FBI won’t check DNA database for match to 1992 rape-murder
CHICAGO (MCT) — A rich source of potential criminal suspects — a federal database with millions of DNA profiles — is going unexamined as authorities in Lake County, 11, reopen the investigation into the 1992 rape and slaying an 11-year-old girl.
The FBI refuses to enter the DNA profile from the Holly Staker murder case into its forensic library because the lab that produced it was not accredited. Lake County or Waukegan law enforcement officials could sue suit seeking to compel a search, but local officials have given no indication they intend to do that.
FBI spokeswoman Ann Todd said, to her knowledge, no one had even requested another search.
Since it was last searched for a potential suspect in the Staker case, the FBI’s DNA clearinghouse has grown from about 6.5 million profiles of offenders to about 10.4 million. But the FBI’s stance that federal law prohibits it from running the profile through the database hasn’t changed, Todd said.
Investigators are again looking into the crime after the court-ordered release of Juan Rivera, the former Waukegan man who spent nearly 20 years in prison for the killing before appeals judges reversed his conviction and freed him last month.
In a criminal case beset by doubt and characterized by legal U-turns over the decades, the powerful forensic tool could point investigators in a new direction. But it’s not being used.
“We’re talking about the murder of an 11-year-old girl, and (the FBI) may have the identity of that murderer in their database,” said Rob Warden, executive director of Northwestern University’s Center on Wrongful Convictions, whose lawyers have represented Rivera. “And they’re refusing to check.”
The profile, drawn from semen found inside the victim, remains ineligible to be added permanently or even run through the FBI’s DNA database because the private California lab that worked with the evidence on behalf of Rivera’s defense team wasn’t accredited by one of the federal government’s approved agencies, Todd said.
Those who support the accreditation process say it’s necessary to ensure that private labs are using functional equipment, employing capable personnel and following best practices.
But the scientist who worked with a colleague to develop the profile, Edward Blake, angrily calls the accreditation process “artifice being substituted for something legitimate.” Though he now works for an accredited lab, Blake says the process doesn’t truly assess the trustworthiness of a lab’s work and notes that scandals and errors have plagued labs that have the certification.
“You don’t make judgments based upon a mere credential. I have credentials. They’re just not ones dictated to me by the FBI,” he said. “Juan Rivera was lucky. What about the next guy? You see how stupid this whole thing is?”
Blake noted that the quality of his lab’s work in the Staker case is not in doubt, and he accused the FBI of “obstruction of justice.” Accreditation should not determine whether a rigorously developed profile is even run through a database, he argued.
The disagreement over accreditation centers on the FBI’s National DNA Index System, known as NDIS, a database that takes in profiles contained in the federal library as well as qualifying profiles from state and local DNA databases.
During the years before the appeals court ended the court fight, Rivera’s defense lawyers had hoped to exonerate him by using DNA to reveal a link to an alternative suspect in the slaying of Holly Staker as she baby-sat two children in 1992. Rivera had confessed, but his lawyers argued that his admission, taken during a grueling series of interrogations, was false.
Faced with aging, degraded evidence, Rivera’s lawyers turned to Blake, then of Forensic Science Associates near San Francisco. He was hired because he is “unequivocally a great pioneer in the field,” Lawrence Marshall said of Rivera’s defense team.
In March 2005, Blake’s lab isolated a full DNA profile of the man who was the source of the semen.

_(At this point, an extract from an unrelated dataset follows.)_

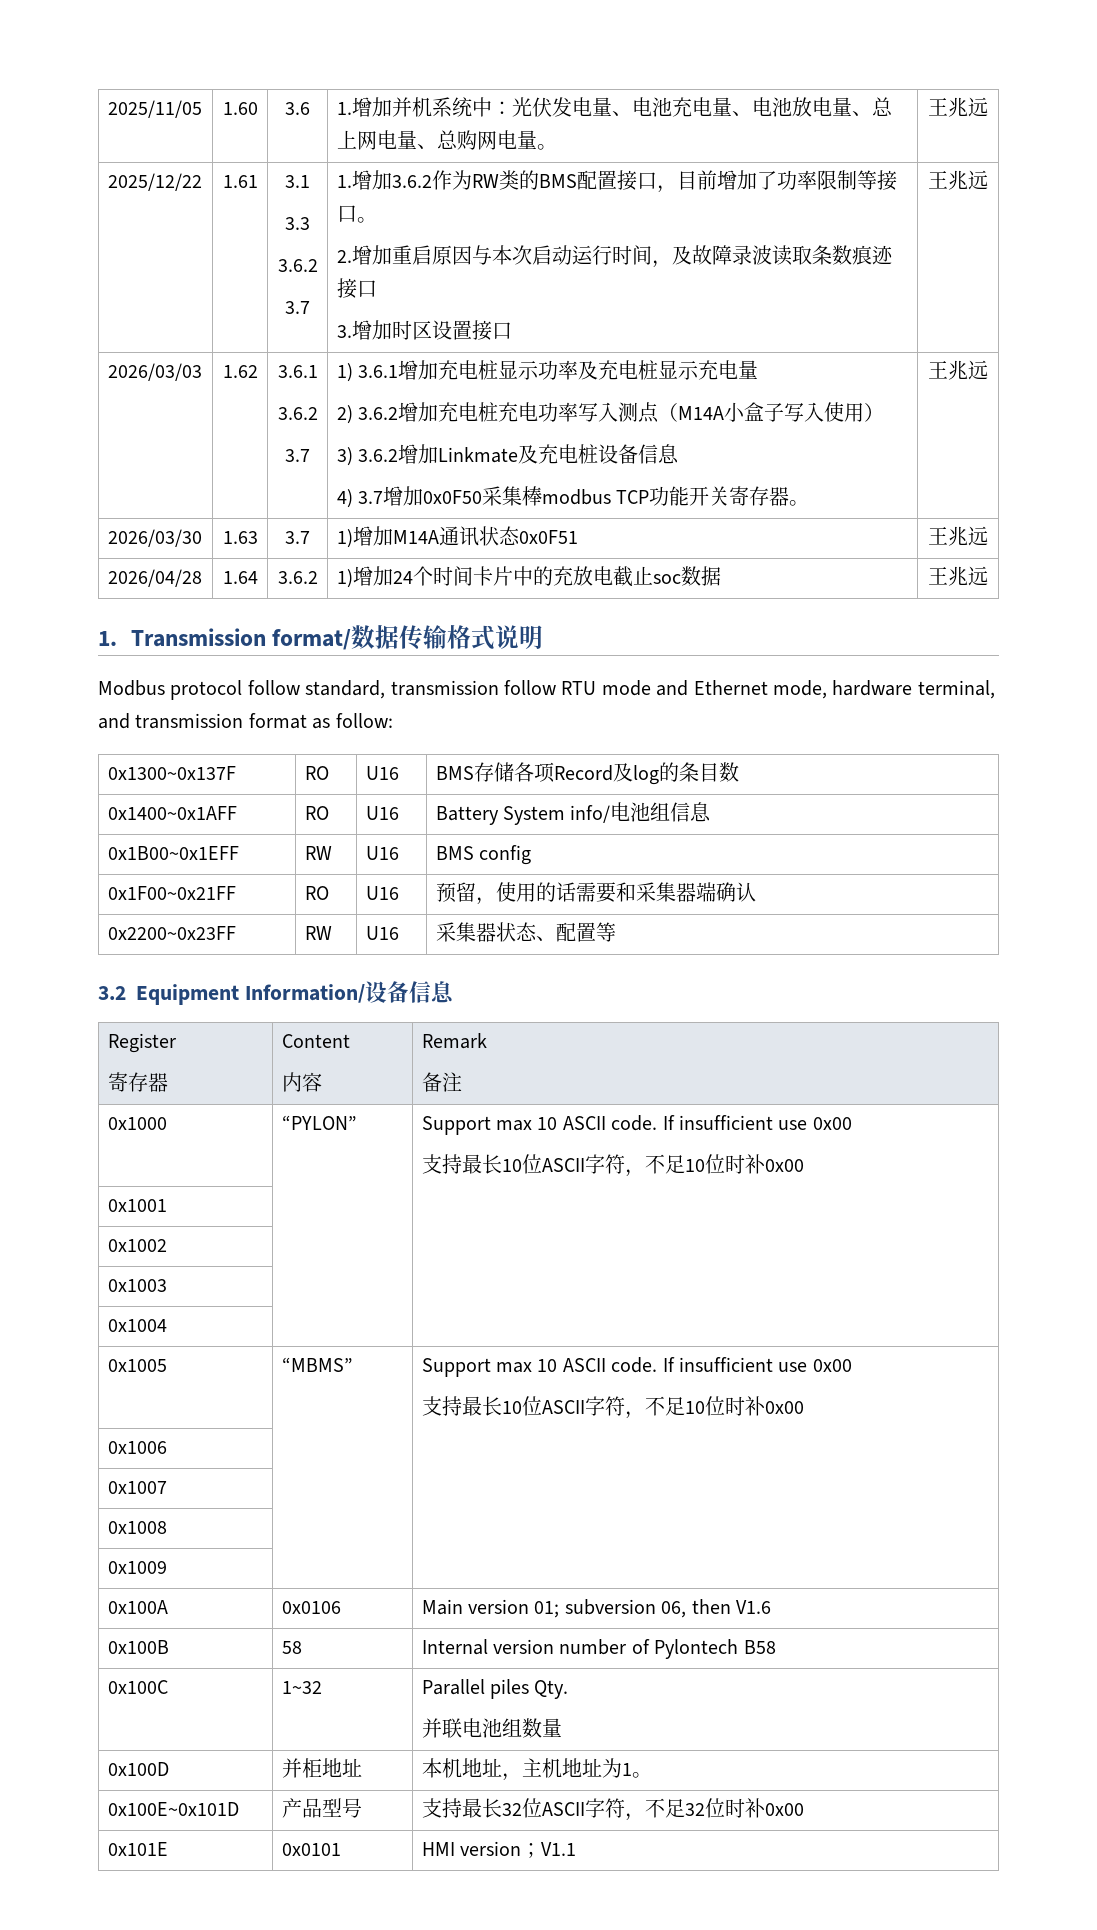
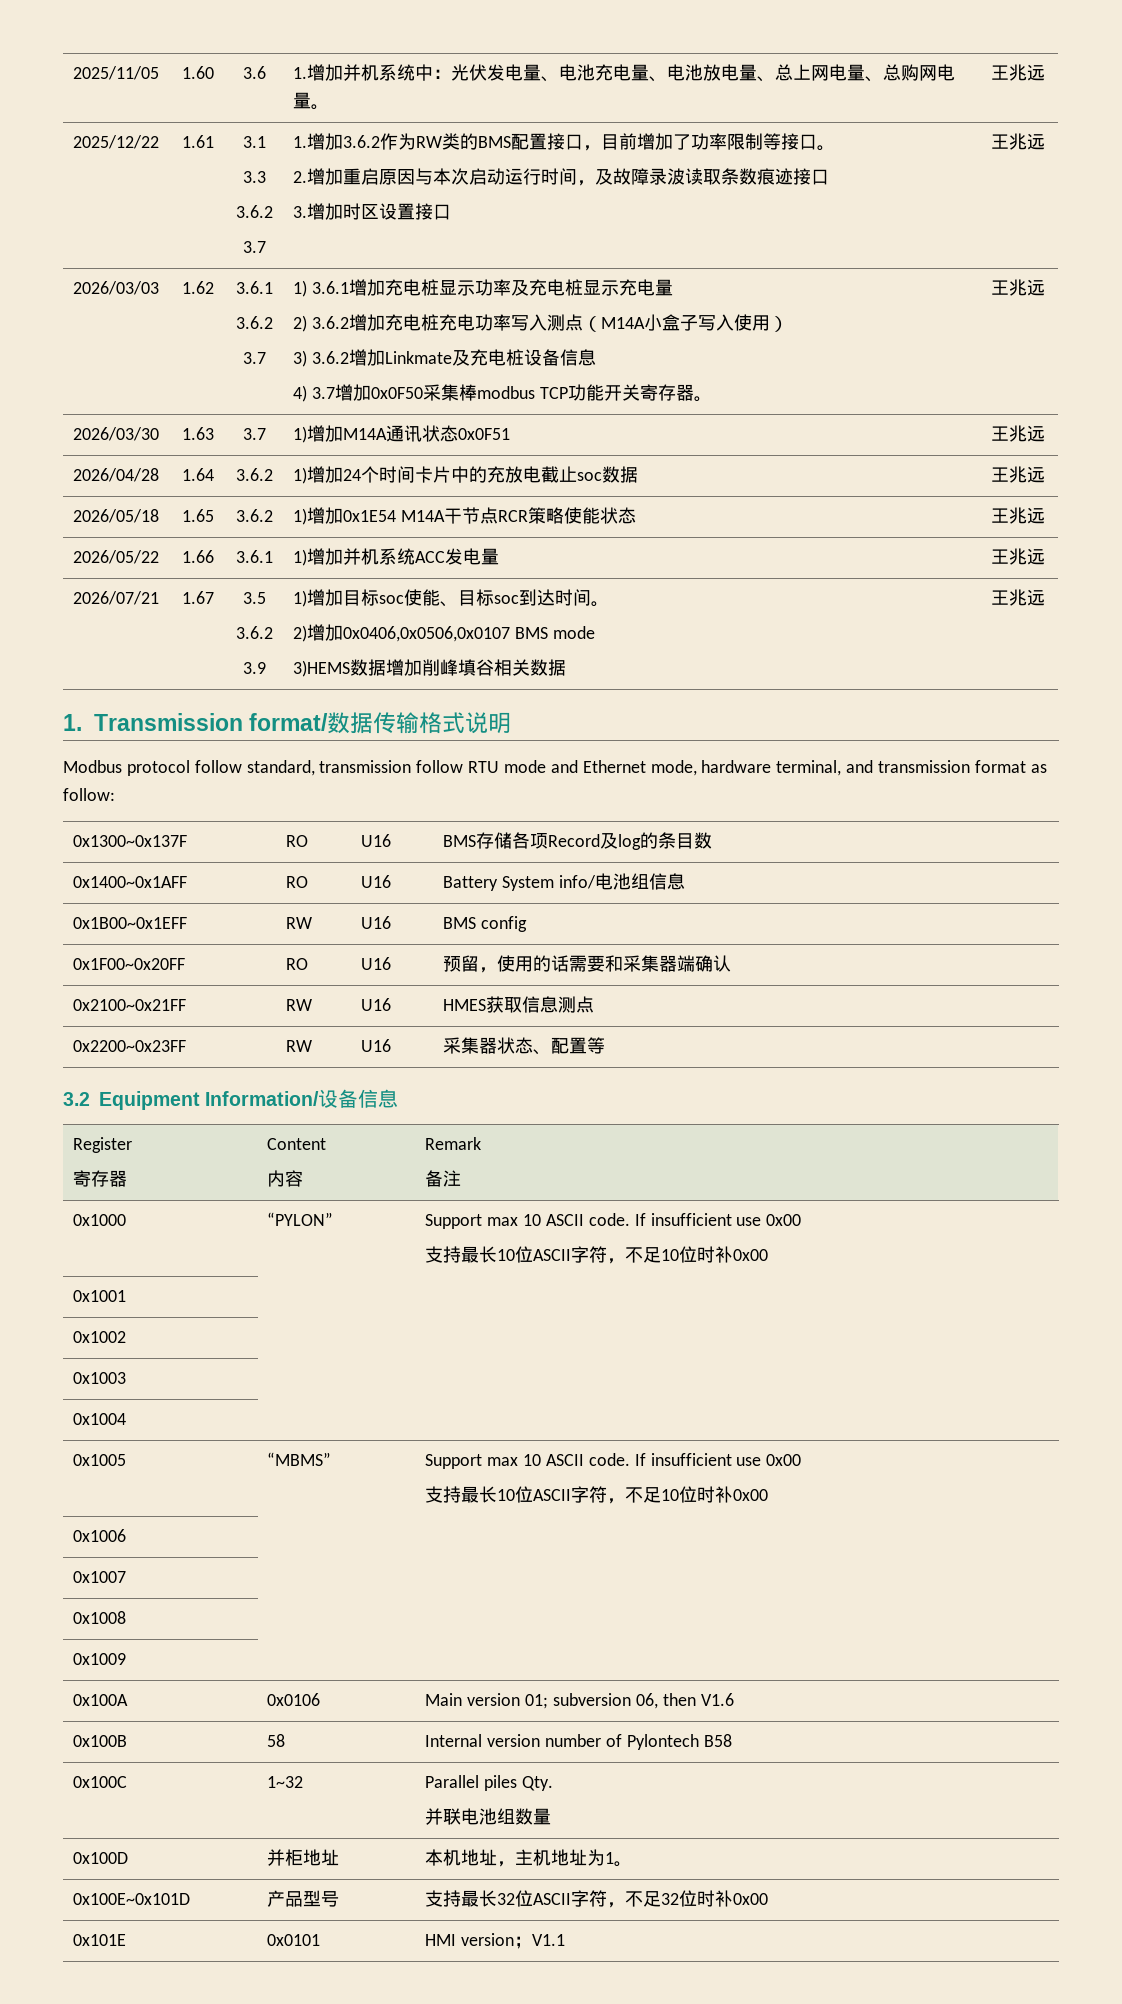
(988, 576) none -> [73,509,160,523] [181,509,214,522] [235,509,273,522] [293,507,637,525] [990,507,1045,524] [73,550,160,564] [181,550,214,563] [235,550,273,563] [293,548,500,566] [990,548,1045,565] [73,591,160,605] [181,591,214,604] [242,592,266,604] [235,626,273,639] [242,662,266,674] [293,589,610,607] [293,624,596,642] [293,659,567,677] [990,589,1045,606] // 2026/05/18 | 1.65 | 3.6.2 | 1)增加0x1E54 M14A干节点RCR策略使能状态 | 王兆远 // 2026/05/22 | 1.66 | 3.6.1 | 1)增加并机系统ACC发电量 | 王兆远 // 2026/07/21 | 1.67 | 3.5 // 3.6.2 // 3.9 | 1)增加目标soc使能、目标soc到达时间。 // 2)增加0x0406,0x0506,0x0107 BMS mode // 3)HEMS数据增加削峰填谷相关数据 | 王兆远
[107,886,236,900] 0x1F00~0x21FF -> [73,958,186,970] 0x1F00~0x20FF
(756, 892) none -> [73,999,187,1011] [286,999,313,1011] [361,998,392,1011] [443,996,595,1013] // 0x2100~0x21FF | RW | U16 | HMES获取信息测点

But because the lab hadn’t submitted itself for accreditation, the FBI refused to put the profile in its database or run a one-time query called a “keyboard search,” citing federal law, according to court records. Rivera’s lawyers sued the FBI, and federal Judge Rebecca Pallmeyer ordered the search in February 2009, calling the FBI’s objections “unpersuasive.”
No match was found, and months later Rivera was again found guilty of the Staker murder at his third trial in Lake County.
But in part because the DNA profile did not match Rivera himself, an Illinois appellate court late last year reversed that conviction, and Rivera, now 39, was released from prison Jan. 6.
Left with an unsolved murder case two decades old, Waukegan detectives are poring through materials and following up on “a few tips,” police Chief Daniel Greathouse said.
It remained unclear, though, whether Waukegan police or the Lake County prosecutor’s office might seek a search of the database, despite the FBI’s strong resistance. Greathouse wouldn’t say, and Waller did not return calls for comment. Waukegan police said when Rivera was freed that they were reopening the case; the state’s attorney’s office has not indicated if it is also looking for a new suspect.